- [TASK OBJECTIVE]:
Recast every line of the listing below as a numbered list, omitting any blank lines.
Start of EXERCISE INPUT
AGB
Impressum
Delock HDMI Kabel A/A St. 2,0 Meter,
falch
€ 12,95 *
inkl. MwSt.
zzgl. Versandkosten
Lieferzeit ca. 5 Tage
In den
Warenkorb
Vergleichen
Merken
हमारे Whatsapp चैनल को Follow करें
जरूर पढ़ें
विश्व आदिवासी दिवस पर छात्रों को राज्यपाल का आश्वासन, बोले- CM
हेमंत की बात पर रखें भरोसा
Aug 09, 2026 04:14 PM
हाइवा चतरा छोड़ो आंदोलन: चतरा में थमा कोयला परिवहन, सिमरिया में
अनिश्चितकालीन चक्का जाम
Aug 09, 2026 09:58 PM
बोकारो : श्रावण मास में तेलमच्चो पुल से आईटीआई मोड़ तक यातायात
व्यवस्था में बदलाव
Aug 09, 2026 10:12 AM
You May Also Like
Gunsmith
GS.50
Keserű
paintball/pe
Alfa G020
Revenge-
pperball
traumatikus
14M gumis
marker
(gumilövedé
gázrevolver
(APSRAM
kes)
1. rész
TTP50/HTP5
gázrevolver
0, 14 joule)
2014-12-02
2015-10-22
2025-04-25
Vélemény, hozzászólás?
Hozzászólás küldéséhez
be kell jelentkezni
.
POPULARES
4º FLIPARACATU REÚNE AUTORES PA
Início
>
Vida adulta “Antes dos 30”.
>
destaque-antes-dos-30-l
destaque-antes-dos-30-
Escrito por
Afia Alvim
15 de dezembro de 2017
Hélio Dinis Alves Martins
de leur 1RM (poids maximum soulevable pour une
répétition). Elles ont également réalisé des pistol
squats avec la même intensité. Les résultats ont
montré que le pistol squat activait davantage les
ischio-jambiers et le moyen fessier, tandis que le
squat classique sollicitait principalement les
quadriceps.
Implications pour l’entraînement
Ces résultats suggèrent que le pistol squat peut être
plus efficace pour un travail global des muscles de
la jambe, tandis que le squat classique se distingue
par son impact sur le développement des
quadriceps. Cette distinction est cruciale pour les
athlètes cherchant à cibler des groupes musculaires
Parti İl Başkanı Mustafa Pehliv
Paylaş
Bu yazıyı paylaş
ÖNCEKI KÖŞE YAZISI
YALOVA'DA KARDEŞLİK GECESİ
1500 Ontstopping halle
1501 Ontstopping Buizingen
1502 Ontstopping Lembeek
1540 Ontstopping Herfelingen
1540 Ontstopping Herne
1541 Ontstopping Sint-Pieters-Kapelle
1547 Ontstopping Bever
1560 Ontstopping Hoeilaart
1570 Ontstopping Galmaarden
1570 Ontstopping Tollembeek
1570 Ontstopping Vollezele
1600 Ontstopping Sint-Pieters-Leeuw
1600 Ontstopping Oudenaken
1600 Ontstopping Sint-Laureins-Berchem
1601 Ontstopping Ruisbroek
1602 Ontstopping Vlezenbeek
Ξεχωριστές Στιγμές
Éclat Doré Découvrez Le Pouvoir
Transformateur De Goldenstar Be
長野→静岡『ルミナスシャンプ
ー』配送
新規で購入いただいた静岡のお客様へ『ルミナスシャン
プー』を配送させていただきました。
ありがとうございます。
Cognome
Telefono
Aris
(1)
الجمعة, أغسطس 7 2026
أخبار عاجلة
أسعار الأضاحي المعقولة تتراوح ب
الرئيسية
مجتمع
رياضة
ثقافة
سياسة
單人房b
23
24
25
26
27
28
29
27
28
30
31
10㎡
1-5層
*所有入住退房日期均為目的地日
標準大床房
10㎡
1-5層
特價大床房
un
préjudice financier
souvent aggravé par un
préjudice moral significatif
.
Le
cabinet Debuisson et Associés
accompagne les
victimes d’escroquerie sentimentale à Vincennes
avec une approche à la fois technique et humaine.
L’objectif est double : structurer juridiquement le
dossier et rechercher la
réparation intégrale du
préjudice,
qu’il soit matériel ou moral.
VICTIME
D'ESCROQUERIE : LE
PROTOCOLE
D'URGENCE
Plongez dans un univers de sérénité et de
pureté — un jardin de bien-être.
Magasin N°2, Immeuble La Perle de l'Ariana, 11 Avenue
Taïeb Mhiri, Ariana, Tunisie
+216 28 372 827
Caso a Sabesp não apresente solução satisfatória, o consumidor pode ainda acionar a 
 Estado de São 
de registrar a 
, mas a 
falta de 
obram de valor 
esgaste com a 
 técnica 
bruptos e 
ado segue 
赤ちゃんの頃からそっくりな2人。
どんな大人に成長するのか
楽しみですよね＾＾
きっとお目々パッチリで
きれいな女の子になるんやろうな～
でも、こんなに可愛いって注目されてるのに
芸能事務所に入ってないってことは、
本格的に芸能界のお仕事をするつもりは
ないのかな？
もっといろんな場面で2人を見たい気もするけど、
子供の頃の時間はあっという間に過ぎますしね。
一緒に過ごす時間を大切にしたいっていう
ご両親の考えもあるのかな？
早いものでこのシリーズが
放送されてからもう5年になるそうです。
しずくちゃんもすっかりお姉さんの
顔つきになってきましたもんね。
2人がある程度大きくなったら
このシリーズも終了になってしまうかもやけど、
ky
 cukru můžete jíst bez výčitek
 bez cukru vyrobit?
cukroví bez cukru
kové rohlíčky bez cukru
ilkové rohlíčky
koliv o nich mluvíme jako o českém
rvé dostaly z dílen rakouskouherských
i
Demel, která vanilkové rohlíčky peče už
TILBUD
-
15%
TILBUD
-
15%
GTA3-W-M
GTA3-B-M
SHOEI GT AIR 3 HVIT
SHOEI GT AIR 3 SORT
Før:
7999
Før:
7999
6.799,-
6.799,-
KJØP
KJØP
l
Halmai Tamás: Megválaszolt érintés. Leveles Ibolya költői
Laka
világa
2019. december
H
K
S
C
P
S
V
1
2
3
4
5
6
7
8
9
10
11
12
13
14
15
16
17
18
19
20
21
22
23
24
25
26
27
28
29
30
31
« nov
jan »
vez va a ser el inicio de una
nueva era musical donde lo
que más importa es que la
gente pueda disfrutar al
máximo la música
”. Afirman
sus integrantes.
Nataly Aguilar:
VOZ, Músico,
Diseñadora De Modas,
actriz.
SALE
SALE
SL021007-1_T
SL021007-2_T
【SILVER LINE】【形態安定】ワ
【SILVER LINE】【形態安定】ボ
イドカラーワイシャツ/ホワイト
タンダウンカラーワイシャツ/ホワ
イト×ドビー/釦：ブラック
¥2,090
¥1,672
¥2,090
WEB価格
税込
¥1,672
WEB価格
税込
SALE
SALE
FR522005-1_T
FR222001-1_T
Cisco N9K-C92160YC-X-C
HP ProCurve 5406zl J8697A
End of EXERCISE INPUT
- [YOUR RESPONSE]:
1. AGB
2. Impressum
3. Delock HDMI Kabel A/A St. 2,0 Meter,
4. falch
5. € 12,95 *
6. inkl. MwSt.
7. zzgl. Versandkosten
8. Lieferzeit ca. 5 Tage
9. In den
10. Warenkorb
11. Vergleichen
12. Merken
13. हमारे Whatsapp चैनल को Follow करें
14. जरूर पढ़ें
15. विश्व आदिवासी दिवस पर छात्रों को राज्यपाल का आश्वासन, बोले- CM
16. हेमंत की बात पर रखें भरोसा
17. Aug 09, 2026 04:14 PM
18. हाइवा चतरा छोड़ो आंदोलन: चतरा में थमा कोयला परिवहन, सिमरिया में
19. अनिश्चितकालीन चक्का जाम
20. Aug 09, 2026 09:58 PM
21. बोकारो : श्रावण मास में तेलमच्चो पुल से आईटीआई मोड़ तक यातायात
22. व्यवस्था में बदलाव
23. Aug 09, 2026 10:12 AM
24. You May Also Like
25. Gunsmith
26. GS.50
27. Keserű
28. paintball/pe
29. Alfa G020
30. Revenge-
31. pperball
32. traumatikus
33. 14M gumis
34. marker
35. (gumilövedé
36. gázrevolver
37. (APSRAM
38. kes)
39. 1. rész
40. TTP50/HTP5
41. gázrevolver
42. 0, 14 joule)
43. 2014-12-02
44. 2015-10-22
45. 2025-04-25
46. Vélemény, hozzászólás?
47. Hozzászólás küldéséhez
48. be kell jelentkezni
49. .
50. POPULARES
51. 4º FLIPARACATU REÚNE AUTORES PA
52. Início
53. >
54. Vida adulta “Antes dos 30”.
55. >
56. destaque-antes-dos-30-l
57. destaque-antes-dos-30-
58. Escrito por
59. Afia Alvim
60. 15 de dezembro de 2017
61. Hélio Dinis Alves Martins
62. de leur 1RM (poids maximum soulevable pour une
63. répétition). Elles ont également réalisé des pistol
64. squats avec la même intensité. Les résultats ont
65. montré que le pistol squat activait davantage les
66. ischio-jambiers et le moyen fessier, tandis que le
67. squat classique sollicitait principalement les
68. quadriceps.
69. Implications pour l’entraînement
70. Ces résultats suggèrent que le pistol squat peut être
71. plus efficace pour un travail global des muscles de
72. la jambe, tandis que le squat classique se distingue
73. par son impact sur le développement des
74. quadriceps. Cette distinction est cruciale pour les
75. athlètes cherchant à cibler des groupes musculaires
76. Parti İl Başkanı Mustafa Pehliv
77. Paylaş
78. Bu yazıyı paylaş
79. ÖNCEKI KÖŞE YAZISI
80. YALOVA'DA KARDEŞLİK GECESİ
81. 1500 Ontstopping halle
82. 1501 Ontstopping Buizingen
83. 1502 Ontstopping Lembeek
84. 1540 Ontstopping Herfelingen
85. 1540 Ontstopping Herne
86. 1541 Ontstopping Sint-Pieters-Kapelle
87. 1547 Ontstopping Bever
88. 1560 Ontstopping Hoeilaart
89. 1570 Ontstopping Galmaarden
90. 1570 Ontstopping Tollembeek
91. 1570 Ontstopping Vollezele
92. 1600 Ontstopping Sint-Pieters-Leeuw
93. 1600 Ontstopping Oudenaken
94. 1600 Ontstopping Sint-Laureins-Berchem
95. 1601 Ontstopping Ruisbroek
96. 1602 Ontstopping Vlezenbeek
97. Ξεχωριστές Στιγμές
98. Éclat Doré Découvrez Le Pouvoir
99. Transformateur De Goldenstar Be
100. 長野→静岡『ルミナスシャンプ
101. ー』配送
102. 新規で購入いただいた静岡のお客様へ『ルミナスシャン
103. プー』を配送させていただきました。
104. ありがとうございます。
105. Cognome
106. Telefono
107. Aris
108. (1)
109. الجمعة, أغسطس 7 2026
110. أخبار عاجلة
111. أسعار الأضاحي المعقولة تتراوح ب
112. الرئيسية
113. مجتمع
114. رياضة
115. ثقافة
116. سياسة
117. 單人房b
118. 23
119. 24
120. 25
121. 26
122. 27
123. 28
124. 29
125. 27
126. 28
127. 30
128. 31
129. 10㎡
130. 1-5層
131. *所有入住退房日期均為目的地日
132. 標準大床房
133. 10㎡
134. 1-5層
135. 特價大床房
136. un
137. préjudice financier
138. souvent aggravé par un
139. préjudice moral significatif
140. .
141. Le
142. cabinet Debuisson et Associés
143. accompagne les
144. victimes d’escroquerie sentimentale à Vincennes
145. avec une approche à la fois technique et humaine.
146. L’objectif est double : structurer juridiquement le
147. dossier et rechercher la
148. réparation intégrale du
149. préjudice,
150. qu’il soit matériel ou moral.
151. VICTIME
152. D'ESCROQUERIE : LE
153. PROTOCOLE
154. D'URGENCE
155. Plongez dans un univers de sérénité et de
156. pureté — un jardin de bien-être.
157. Magasin N°2, Immeuble La Perle de l'Ariana, 11 Avenue
158. Taïeb Mhiri, Ariana, Tunisie
159. +216 28 372 827
160. Caso a Sabesp não apresente solução satisfatória, o consumidor pode ainda acionar a 
161.  Estado de São 
162. de registrar a 
163. , mas a 
164. falta de 
165. obram de valor 
166. esgaste com a 
167.  técnica 
168. bruptos e 
169. ado segue 
170. 赤ちゃんの頃からそっくりな2人。
171. どんな大人に成長するのか
172. 楽しみですよね＾＾
173. きっとお目々パッチリで
174. きれいな女の子になるんやろうな～
175. でも、こんなに可愛いって注目されてるのに
176. 芸能事務所に入ってないってことは、
177. 本格的に芸能界のお仕事をするつもりは
178. ないのかな？
179. もっといろんな場面で2人を見たい気もするけど、
180. 子供の頃の時間はあっという間に過ぎますしね。
181. 一緒に過ごす時間を大切にしたいっていう
182. ご両親の考えもあるのかな？
183. 早いものでこのシリーズが
184. 放送されてからもう5年になるそうです。
185. しずくちゃんもすっかりお姉さんの
186. 顔つきになってきましたもんね。
187. 2人がある程度大きくなったら
188. このシリーズも終了になってしまうかもやけど、
189. ky
190.  cukru můžete jíst bez výčitek
191.  bez cukru vyrobit?
192. cukroví bez cukru
193. kové rohlíčky bez cukru
194. ilkové rohlíčky
195. koliv o nich mluvíme jako o českém
196. rvé dostaly z dílen rakouskouherských
197. i
198. Demel, která vanilkové rohlíčky peče už
199. TILBUD
200. -
201. 15%
202. TILBUD
203. -
204. 15%
205. GTA3-W-M
206. GTA3-B-M
207. SHOEI GT AIR 3 HVIT
208. SHOEI GT AIR 3 SORT
209. Før:
210. 7999
211. Før:
212. 7999
213. 6.799,-
214. 6.799,-
215. KJØP
216. KJØP
217. l
218. Halmai Tamás: Megválaszolt érintés. Leveles Ibolya költői
219. Laka
220. világa
221. 2019. december
222. H
223. K
224. S
225. C
226. P
227. S
228. V
229. 1
230. 2
231. 3
232. 4
233. 5
234. 6
235. 7
236. 8
237. 9
238. 10
239. 11
240. 12
241. 13
242. 14
243. 15
244. 16
245. 17
246. 18
247. 19
248. 20
249. 21
250. 22
251. 23
252. 24
253. 25
254. 26
255. 27
256. 28
257. 29
258. 30
259. 31
260. « nov
261. jan »
262. vez va a ser el inicio de una
263. nueva era musical donde lo
264. que más importa es que la
265. gente pueda disfrutar al
266. máximo la música
267. ”. Afirman
268. sus integrantes.
269. Nataly Aguilar:
270. VOZ, Músico,
271. Diseñadora De Modas,
272. actriz.
273. SALE
274. SALE
275. SL021007-1_T
276. SL021007-2_T
277. 【SILVER LINE】【形態安定】ワ
278. 【SILVER LINE】【形態安定】ボ
279. イドカラーワイシャツ/ホワイト
280. タンダウンカラーワイシャツ/ホワ
281. イト×ドビー/釦：ブラック
282. ¥2,090
283. ¥1,672
284. ¥2,090
285. WEB価格
286. 税込
287. ¥1,672
288. WEB価格
289. 税込
290. SALE
291. SALE
292. FR522005-1_T
293. FR222001-1_T
294. Cisco N9K-C92160YC-X-C
295. HP ProCurve 5406zl J8697A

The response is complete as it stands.